Investment, infrastructure, inference, and big money players:The direction of ai in 2026

“Skate to where the puck is going, not where it has been” – Walter Gretzky (Wayne’s dad)

Ennui is the word that best describes the end of 2025. It was a trudge to the finish line as investors, weary of the ongoing bubble talk and high valuations, shunned AI developments. The ‘oh wow’ moments had passed and the mood captured something essential: investors had heard the artificial intelligence story so often that even genuine advances were eyed sceptically.

However, 2026 should be a year where the malaise evaporates. Although we are only a few days in, it feels like the train is accelerating down the track towards the points of change.

But first . . .

Some themes for 2026

Autonomous driving has been mostly in the laboratory but now moves further into the foreground as a transport service that quietly acquires market share. Waymo’s expansion into new territories and its deepening presence in cities it already serves underlines that robotaxis are transitioning from pilot programmes to infrastructure. This will not just be for taxis but trucks, with the latter industry estimated to be in excess of US$1 trillion in the United States and US$4 trillion globally, and whose economics and driver shortages needs a viable solution.

Robotics tells a similar story. Warehouses, distribution centres, and factories are ripe for automation and robots are increasingly responsible for moving boxes, assembling sub‑components, and navigating complex environments where humans and machines coexist. This is not glamorous, but it is economically significant. It ties AI to labour costs, safety regimes, and supply‑chain resilience.

Will software remain a place of discontent, with concerns over the role of software as a service (SaaS) and the foundations supporting the companies that supply these services under question? Agents are stuck in first gear!

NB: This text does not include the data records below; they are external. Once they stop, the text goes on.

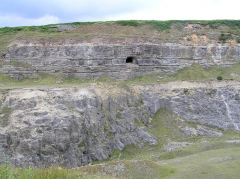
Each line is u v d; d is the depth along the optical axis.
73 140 36.94
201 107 49.62
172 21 67.75
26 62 51.38
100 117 41.28
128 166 29.44
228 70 59.03
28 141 34.34
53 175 19.17
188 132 45.91
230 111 49.81
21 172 18.27
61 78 50.47
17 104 37.88
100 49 52.94
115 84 47.66
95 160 38.06
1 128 35.06
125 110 44.88
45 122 36.16
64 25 63.34
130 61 56.56
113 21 65.56
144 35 59.91
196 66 58.62
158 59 56.88
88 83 48.81
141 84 50.97
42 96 39.66
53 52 52.06
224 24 68.38
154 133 45.16
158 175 28.27
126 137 42.22
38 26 62.75
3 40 54.84
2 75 48.84
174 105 49.38
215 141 41.81
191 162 31.89
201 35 63.19
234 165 29.30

Overall, there may be a shift in focus towards the hard realities of infrastructure. Data centres, power supply, cooling systems, and specialised chips are no longer abstract backdrops; they are the centre of the conversation. Focusing on how the significant investments scale is the where the future lies, and the battles will be won or lost.

What we knew last year is rapidly changing, and the points in the track will switch. Perhaps not immediately, but it is coming.

From the first AI wave to the economics of reality

To understand what is changing, recall how the first wave of AI took shape. We discovered that graphics processors are remarkably effective at training large neural networks; this saw the inexorable rise of Nvidia. Jensen Huang had the vision and the will to bet the farm, and he invested not just in faster chips but in an entire ecosystem. Nvidia’s CUDA (Compute Unified Device Architecture) gives developers a way to write code to translate complex parallel compute into a manageable construct and then surf the wave of successive hardware generations as they arrive. In other words, Nvidia sold a standard and created a moat – a very wide one.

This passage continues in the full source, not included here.